雪音には部屋に残るように告げて、わたしとシオは部屋を出て板の間の廊下を走った。

綺羅に何が起こっているのか見当がつかないわけじゃなかった。

彼女は雅の命令でわたしやレイを狙っている吸血鬼たちがいることを知って、レイを護るためにわたしたちの前に現れたのだ。

そんな綺羅が抹殺の対象になってしまうことは充分に考えられることだ。

…ごめんなさい、綺羅……わたしのせいで。

先ほどの部屋は一番奥ではなかったようだけど、廊下はちょっとしたお屋敷のように長かった。

途中いくつもの部屋の入り口の障子を通り越して、やっと地上へ上る階段らしきものが見えてきた。

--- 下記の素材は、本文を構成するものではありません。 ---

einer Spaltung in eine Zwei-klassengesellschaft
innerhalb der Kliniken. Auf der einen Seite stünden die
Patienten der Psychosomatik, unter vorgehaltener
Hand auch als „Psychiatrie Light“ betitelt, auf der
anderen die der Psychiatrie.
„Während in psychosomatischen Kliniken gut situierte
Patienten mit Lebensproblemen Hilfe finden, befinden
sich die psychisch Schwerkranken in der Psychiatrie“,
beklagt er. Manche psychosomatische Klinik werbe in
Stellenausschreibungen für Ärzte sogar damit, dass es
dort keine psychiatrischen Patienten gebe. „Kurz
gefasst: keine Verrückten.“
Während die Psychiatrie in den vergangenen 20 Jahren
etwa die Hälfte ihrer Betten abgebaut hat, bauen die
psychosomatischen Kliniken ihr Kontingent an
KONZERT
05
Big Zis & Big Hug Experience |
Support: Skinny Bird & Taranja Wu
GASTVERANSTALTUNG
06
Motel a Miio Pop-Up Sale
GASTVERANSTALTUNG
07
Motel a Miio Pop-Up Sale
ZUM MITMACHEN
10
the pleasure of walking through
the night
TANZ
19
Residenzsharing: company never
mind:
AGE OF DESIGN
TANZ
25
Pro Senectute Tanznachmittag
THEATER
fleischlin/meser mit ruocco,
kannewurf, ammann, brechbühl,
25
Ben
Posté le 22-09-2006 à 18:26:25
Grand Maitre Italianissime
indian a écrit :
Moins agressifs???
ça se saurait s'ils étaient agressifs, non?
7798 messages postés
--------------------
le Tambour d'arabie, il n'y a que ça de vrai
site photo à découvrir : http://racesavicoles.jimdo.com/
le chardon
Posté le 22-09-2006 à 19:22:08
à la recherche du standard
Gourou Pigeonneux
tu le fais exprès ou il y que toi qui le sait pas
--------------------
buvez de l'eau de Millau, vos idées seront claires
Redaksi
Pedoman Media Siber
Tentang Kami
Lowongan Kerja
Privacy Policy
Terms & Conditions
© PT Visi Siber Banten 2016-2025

階段を駆け上がり細長い鉄の扉を開けると、そこは木々が生い茂る森の中だった。

「…ここは…?」

辺りは先ほどよりも暗くて、地面がすっかり湿るくらいの雨が降っていた。

わたしが出てきた扉にシオは両手で触れると、深紅の光を両手から溢れさせた。

地面の上に蓋のように閉じられている扉が、シオの手から放出される光によって徐々にその姿を消していく。

風が巻き起こったように土が舞いあがる。

そして数秒後には、扉はあとかたもなくなり、ただの土けむる地面となっていた。

手をパンパンと叩いて手についた土を払うシオが、わたしを振り返った。

「吸血鬼の血筋の最も濃い血を代々受け継いできた我々にしかできない封印の術です。竜華のように西洋の“ヴァンパイア”の血を交わらせた吸血鬼にはけして開けることはかなわない」

だからとても安全、必ず竜華雅から護りますと言わんばかりの自信ありげなシオの表情。

シオは踵を返すと、雨の煙の中にうっすらと見えている千聖が祀られている神社へと走り出した。